Sometimes, this bifurcation, between those who self-mythologise and those who do not, seems gendered. Women’s lives do not lend well to mythology, because much of what we do is aggressively quotidian. Sewing the dangling button on a school uniform. Correcting homework. The vigil over the crib. It is all maintenance, and maintenance is not the stuff of myths.

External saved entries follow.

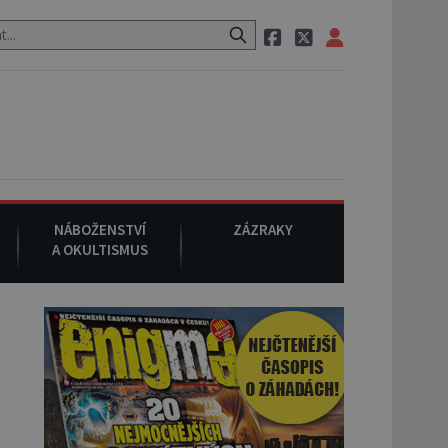
uraci, pak si na ulici zavolá taxi, nasedne do něj a už ho nikdy nikdo
NÁBOŽENSTVÍ
ZÁZRAKY
A OKULTISMUS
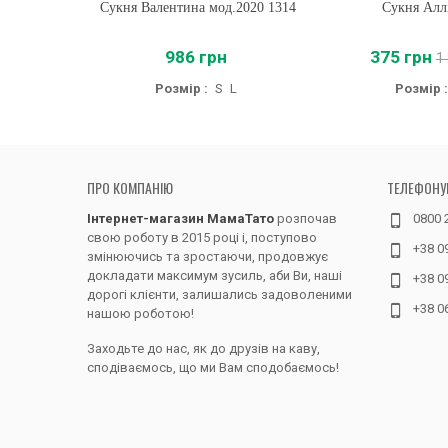
Сукня Валентина мод.2020 1314
Купити
Сукня Алл
Купити
986 грн
375 грн
1
Розмір :
S
L
Розмір :
ПРО КОМПАНІЮ
ТЕЛЕФОНУ
Інтернет-магазин МамаТато
розпочав
0800 
свою роботу в 2015 році і, поступово
+38 0
змінюючись та зростаючи, продовжує
докладати максимум зусиль, аби Ви, наші
+38 0
дорогі клієнти, залишались задоволеними
+38 0
нашою роботою!
Заходьте до нас, як до друзів на каву,
сподіваємось, що ми Вам сподобаємось!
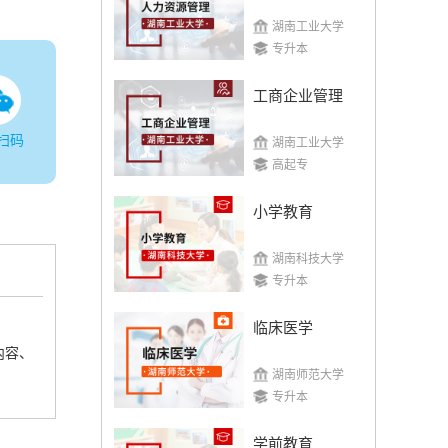
湖南工业大学
专升本
工商企业管理
扫码
湖南工业大学
高起专
小学教育
湖南科技大学
专升本
临床医学
内容、
湖南师范大学
专升本
学前教育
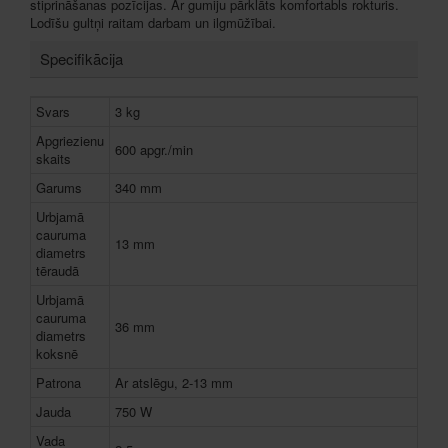
stiprināšanas pozīcijas. Ar gumiju pārklāts komfortabls rokturis.
Lodīšu gultņi raitam darbam un ilgmūžībai.
Specifikācija
Svars
3 kg
Apgriezienu
600 apgr./min
skaits
Garums
340 mm
Urbjamā
cauruma
13 mm
diametrs
tēraudā
Urbjamā
cauruma
36 mm
diametrs
koksnē
Patrona
Ar atslēgu, 2-13 mm
Jauda
750 W
Vada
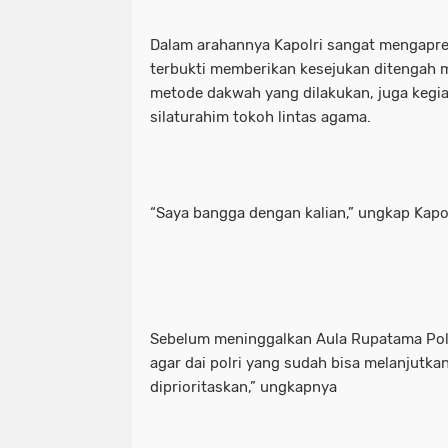
Dalam arahannya Kapolri sangat mengapresi
terbukti memberikan kesejukan ditengah
metode dakwah yang dilakukan, juga kegi
silaturahim tokoh lintas agama.
“Saya bangga dengan kalian,” ungkap Kapol
Sebelum meninggalkan Aula Rupatama Pold
agar dai polri yang sudah bisa melanjutka
diprioritaskan,” ungkapnya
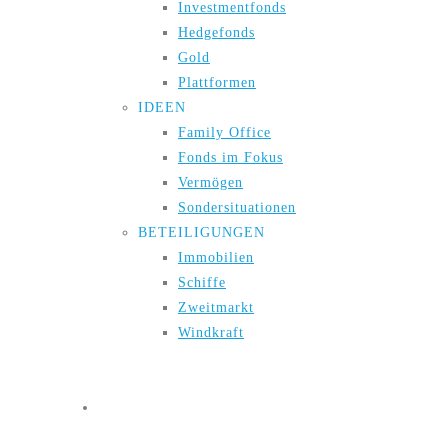
Investmentfonds
Hedgefonds
Gold
Plattformen
IDEEN
Family Office
Fonds im Fokus
Vermögen
Sondersituationen
BETEILIGUNGEN
Immobilien
Schiffe
Zweitmarkt
Windkraft
Live-Webinare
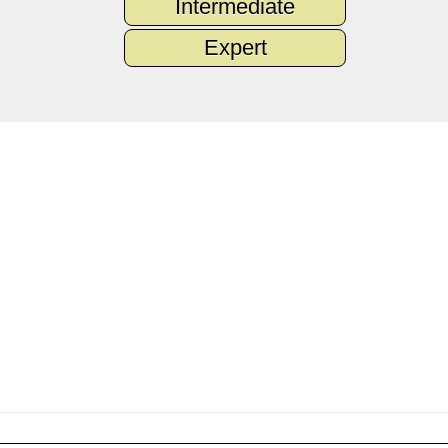
Intermediate
Expert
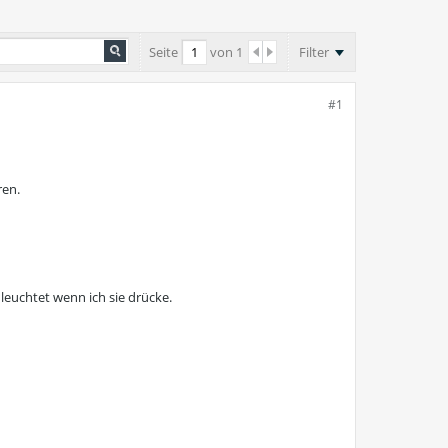
Seite
von
1
Filter
#1
ren.
leuchtet wenn ich sie drücke.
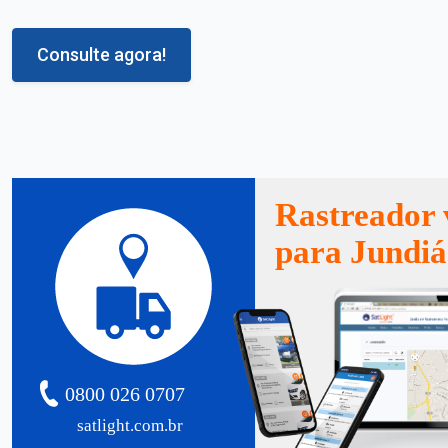
Consulte agora!
Rastreador 
para Jundiá
0800 026 0707
satlight.com.br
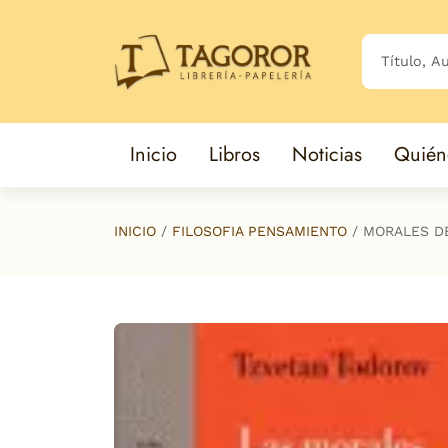
Saltar al contenido principal
Inicio
Libros
Noticias
Quién
INICIO
FILOSOFIA PENSAMIENTO
MORALES DE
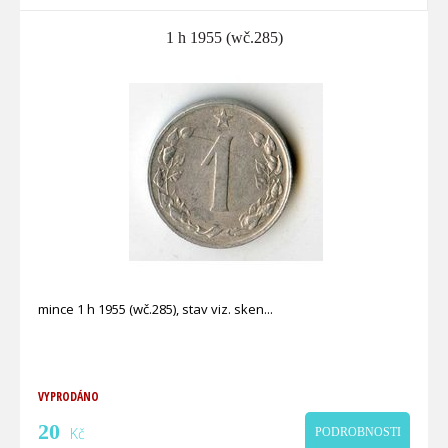
1 h 1955 (wč.285)
mince 1 h 1955 (wč.285), stav viz. sken
VYPRODÁNO
20
Kč
PODROBNOSTI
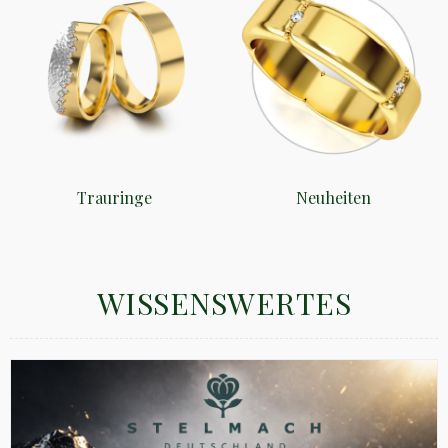
Trauringe
Neuheiten
WISSENSWERTES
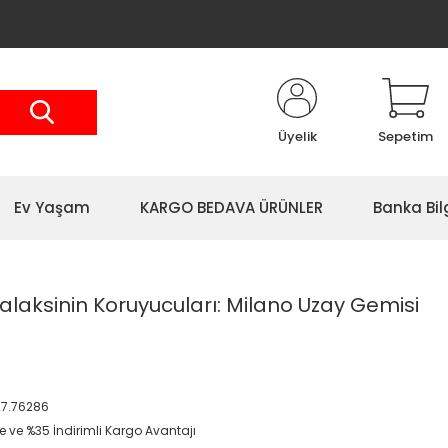
Üyelik
Sepetim
Ev Yaşam
KARGO BEDAVA ÜRÜNLER
Banka Bil
laksinin Koruyucuları: Milano Uzay Gemisi
7.76286
le ve %35 İndirimli Kargo Avantajı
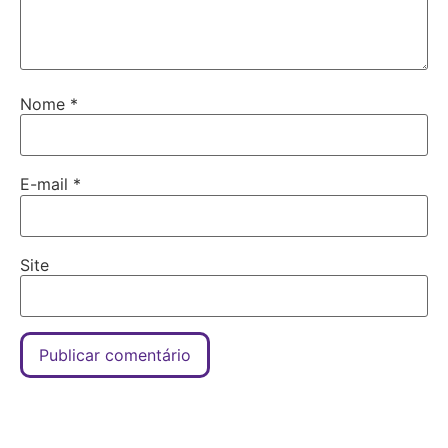
Nome
*
E-mail
*
Site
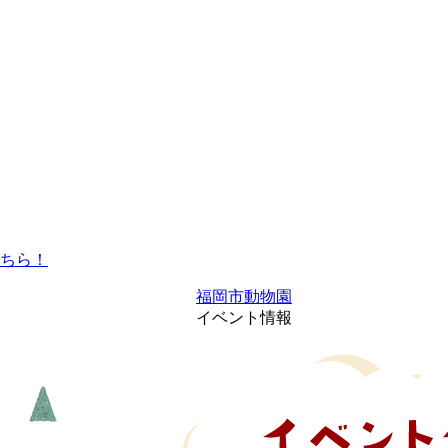
福岡市動物園
イベント情報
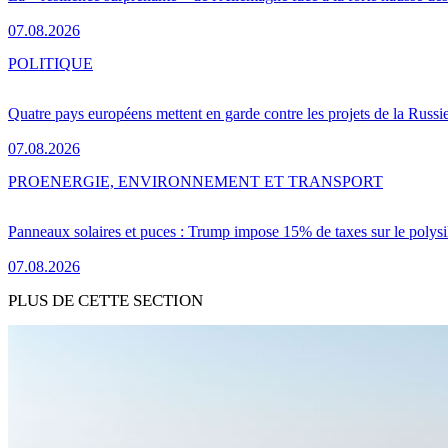
07.08.2026
POLITIQUE
Quatre pays européens mettent en garde contre les projets de la Russi
07.08.2026
PRO
ENERGIE, ENVIRONNEMENT ET TRANSPORT
Panneaux solaires et puces : Trump impose 15% de taxes sur le polysi
07.08.2026
PLUS DE CETTE SECTION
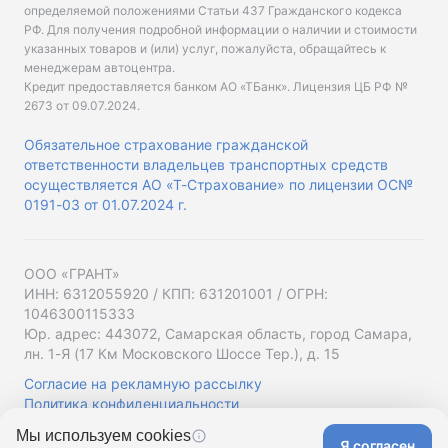
определяемой положениями Статьи 437 Гражданского кодекса
РФ. Для получения подробной информации о наличии и стоимости
указанных товаров и (или) услуг, пожалуйста, обращайтесь к
менеджерам автоцентра.
Кредит предоставляется банком АО «ТБанк».
Лицензия ЦБ РФ №
2673 от 09.07.2024
.
Обязательное страхование гражданской
ответственности владельцев транспортных средств
осуществляется АО «Т-Страхование» по лицензии ОС№
0191-03 от 01.07.2024 г.
ООО «ГРАНТ»
ИНН: 6312055920 / КПП: 631201001 / ОГРН:
1046300115333
Юр. адрес: 443072, Самарская область, город Самара,
лн. 1-Я (17 Км Московского Шоссе Тер.), д. 15
Согласие на рекламную рассылку
Политика конфиденциальности
Мы используем cookies
Я согласен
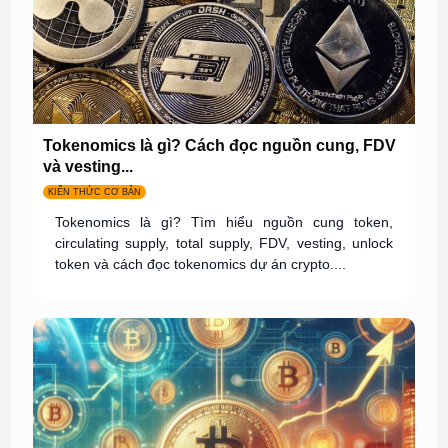
Tokenomics là gì? Cách đọc nguồn cung, FDV
và vesting...
KIẾN THỨC CƠ BẢN
Tokenomics là gì? Tìm hiểu nguồn cung token,
circulating supply, total supply, FDV, vesting, unlock
token và cách đọc tokenomics dự án crypto....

And yet, scratch that. I know a lot of women who have wrought myth around themselves. As mothers, or writers or travellers. As chefs, as leaders. So perhaps it is simpler than that. Some people self-mythologise, and some people don’t. Then, there is also the distinction that James Baldwin made, pronouncing the world divided between madmen who remember and madmen who forget. Being a madman who remembers is what writing is about, and so, here goes. My mother refuses to make a myth of herself. Let me try.